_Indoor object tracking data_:
▶

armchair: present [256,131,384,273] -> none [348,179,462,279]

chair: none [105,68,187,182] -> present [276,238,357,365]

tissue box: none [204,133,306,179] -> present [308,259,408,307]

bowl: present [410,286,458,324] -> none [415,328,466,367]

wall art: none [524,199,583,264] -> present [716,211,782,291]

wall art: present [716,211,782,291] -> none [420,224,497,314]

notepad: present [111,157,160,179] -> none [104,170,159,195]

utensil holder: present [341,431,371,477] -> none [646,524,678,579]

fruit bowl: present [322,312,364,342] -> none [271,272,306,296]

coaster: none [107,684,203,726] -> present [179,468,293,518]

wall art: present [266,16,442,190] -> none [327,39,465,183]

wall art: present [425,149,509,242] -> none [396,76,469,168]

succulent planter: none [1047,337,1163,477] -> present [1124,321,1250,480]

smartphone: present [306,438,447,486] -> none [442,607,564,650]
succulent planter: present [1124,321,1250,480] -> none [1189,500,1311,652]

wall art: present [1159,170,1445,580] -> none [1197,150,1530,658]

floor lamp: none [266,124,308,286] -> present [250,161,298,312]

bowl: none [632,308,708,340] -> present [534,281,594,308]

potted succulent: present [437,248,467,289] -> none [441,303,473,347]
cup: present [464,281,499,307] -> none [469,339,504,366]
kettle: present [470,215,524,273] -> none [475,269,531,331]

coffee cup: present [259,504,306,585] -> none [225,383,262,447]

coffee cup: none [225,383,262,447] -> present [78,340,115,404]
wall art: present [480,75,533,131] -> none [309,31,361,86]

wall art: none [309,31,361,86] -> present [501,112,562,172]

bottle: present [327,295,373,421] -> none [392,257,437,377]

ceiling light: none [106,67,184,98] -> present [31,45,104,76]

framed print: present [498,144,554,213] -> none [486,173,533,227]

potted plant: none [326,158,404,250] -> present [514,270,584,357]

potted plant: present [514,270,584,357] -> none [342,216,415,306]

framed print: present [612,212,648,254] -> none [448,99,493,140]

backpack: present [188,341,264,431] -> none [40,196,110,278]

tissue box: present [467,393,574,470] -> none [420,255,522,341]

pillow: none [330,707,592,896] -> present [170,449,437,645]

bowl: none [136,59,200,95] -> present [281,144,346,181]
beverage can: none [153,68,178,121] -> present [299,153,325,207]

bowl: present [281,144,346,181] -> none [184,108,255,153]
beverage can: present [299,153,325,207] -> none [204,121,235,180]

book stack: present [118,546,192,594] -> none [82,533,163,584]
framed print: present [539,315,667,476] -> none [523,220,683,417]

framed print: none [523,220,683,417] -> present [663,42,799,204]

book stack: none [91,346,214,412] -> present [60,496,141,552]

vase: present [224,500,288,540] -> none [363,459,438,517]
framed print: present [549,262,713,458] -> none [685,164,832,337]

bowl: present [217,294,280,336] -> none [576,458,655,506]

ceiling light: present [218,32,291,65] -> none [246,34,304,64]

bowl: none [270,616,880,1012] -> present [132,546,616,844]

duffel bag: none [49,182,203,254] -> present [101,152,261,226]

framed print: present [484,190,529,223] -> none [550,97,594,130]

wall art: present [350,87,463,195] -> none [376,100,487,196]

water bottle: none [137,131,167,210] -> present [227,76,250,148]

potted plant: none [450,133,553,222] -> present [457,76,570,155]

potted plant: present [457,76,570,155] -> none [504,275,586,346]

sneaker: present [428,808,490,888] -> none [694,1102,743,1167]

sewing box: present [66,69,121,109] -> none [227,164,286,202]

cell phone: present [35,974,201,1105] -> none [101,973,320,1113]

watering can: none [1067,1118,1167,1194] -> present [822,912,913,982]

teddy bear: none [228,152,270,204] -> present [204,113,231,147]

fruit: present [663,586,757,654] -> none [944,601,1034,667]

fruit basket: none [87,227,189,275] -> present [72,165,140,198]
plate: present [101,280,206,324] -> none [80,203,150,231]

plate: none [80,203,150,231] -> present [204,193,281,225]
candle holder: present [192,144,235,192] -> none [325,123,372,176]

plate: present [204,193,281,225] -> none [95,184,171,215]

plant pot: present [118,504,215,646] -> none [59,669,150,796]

◀

_Required work_: Nothing added, nothing dropped: copy the data above.

_Expected output_:
armchair: present [256,131,384,273] -> none [348,179,462,279]

chair: none [105,68,187,182] -> present [276,238,357,365]

tissue box: none [204,133,306,179] -> present [308,259,408,307]

bowl: present [410,286,458,324] -> none [415,328,466,367]

wall art: none [524,199,583,264] -> present [716,211,782,291]

wall art: present [716,211,782,291] -> none [420,224,497,314]

notepad: present [111,157,160,179] -> none [104,170,159,195]

utensil holder: present [341,431,371,477] -> none [646,524,678,579]

fruit bowl: present [322,312,364,342] -> none [271,272,306,296]

coaster: none [107,684,203,726] -> present [179,468,293,518]

wall art: present [266,16,442,190] -> none [327,39,465,183]

wall art: present [425,149,509,242] -> none [396,76,469,168]

succulent planter: none [1047,337,1163,477] -> present [1124,321,1250,480]

smartphone: present [306,438,447,486] -> none [442,607,564,650]
succulent planter: present [1124,321,1250,480] -> none [1189,500,1311,652]

wall art: present [1159,170,1445,580] -> none [1197,150,1530,658]

floor lamp: none [266,124,308,286] -> present [250,161,298,312]

bowl: none [632,308,708,340] -> present [534,281,594,308]

potted succulent: present [437,248,467,289] -> none [441,303,473,347]
cup: present [464,281,499,307] -> none [469,339,504,366]
kettle: present [470,215,524,273] -> none [475,269,531,331]

coffee cup: present [259,504,306,585] -> none [225,383,262,447]

coffee cup: none [225,383,262,447] -> present [78,340,115,404]
wall art: present [480,75,533,131] -> none [309,31,361,86]

wall art: none [309,31,361,86] -> present [501,112,562,172]

bottle: present [327,295,373,421] -> none [392,257,437,377]

ceiling light: none [106,67,184,98] -> present [31,45,104,76]

framed print: present [498,144,554,213] -> none [486,173,533,227]

potted plant: none [326,158,404,250] -> present [514,270,584,357]

potted plant: present [514,270,584,357] -> none [342,216,415,306]

framed print: present [612,212,648,254] -> none [448,99,493,140]

backpack: present [188,341,264,431] -> none [40,196,110,278]

tissue box: present [467,393,574,470] -> none [420,255,522,341]

pillow: none [330,707,592,896] -> present [170,449,437,645]

bowl: none [136,59,200,95] -> present [281,144,346,181]
beverage can: none [153,68,178,121] -> present [299,153,325,207]

bowl: present [281,144,346,181] -> none [184,108,255,153]
beverage can: present [299,153,325,207] -> none [204,121,235,180]

book stack: present [118,546,192,594] -> none [82,533,163,584]
framed print: present [539,315,667,476] -> none [523,220,683,417]

framed print: none [523,220,683,417] -> present [663,42,799,204]

book stack: none [91,346,214,412] -> present [60,496,141,552]

vase: present [224,500,288,540] -> none [363,459,438,517]
framed print: present [549,262,713,458] -> none [685,164,832,337]

bowl: present [217,294,280,336] -> none [576,458,655,506]

ceiling light: present [218,32,291,65] -> none [246,34,304,64]

bowl: none [270,616,880,1012] -> present [132,546,616,844]

duffel bag: none [49,182,203,254] -> present [101,152,261,226]

framed print: present [484,190,529,223] -> none [550,97,594,130]

wall art: present [350,87,463,195] -> none [376,100,487,196]

water bottle: none [137,131,167,210] -> present [227,76,250,148]

potted plant: none [450,133,553,222] -> present [457,76,570,155]

potted plant: present [457,76,570,155] -> none [504,275,586,346]

sneaker: present [428,808,490,888] -> none [694,1102,743,1167]

sewing box: present [66,69,121,109] -> none [227,164,286,202]

cell phone: present [35,974,201,1105] -> none [101,973,320,1113]

watering can: none [1067,1118,1167,1194] -> present [822,912,913,982]

teddy bear: none [228,152,270,204] -> present [204,113,231,147]

fruit: present [663,586,757,654] -> none [944,601,1034,667]

fruit basket: none [87,227,189,275] -> present [72,165,140,198]
plate: present [101,280,206,324] -> none [80,203,150,231]

plate: none [80,203,150,231] -> present [204,193,281,225]
candle holder: present [192,144,235,192] -> none [325,123,372,176]

plate: present [204,193,281,225] -> none [95,184,171,215]

plant pot: present [118,504,215,646] -> none [59,669,150,796]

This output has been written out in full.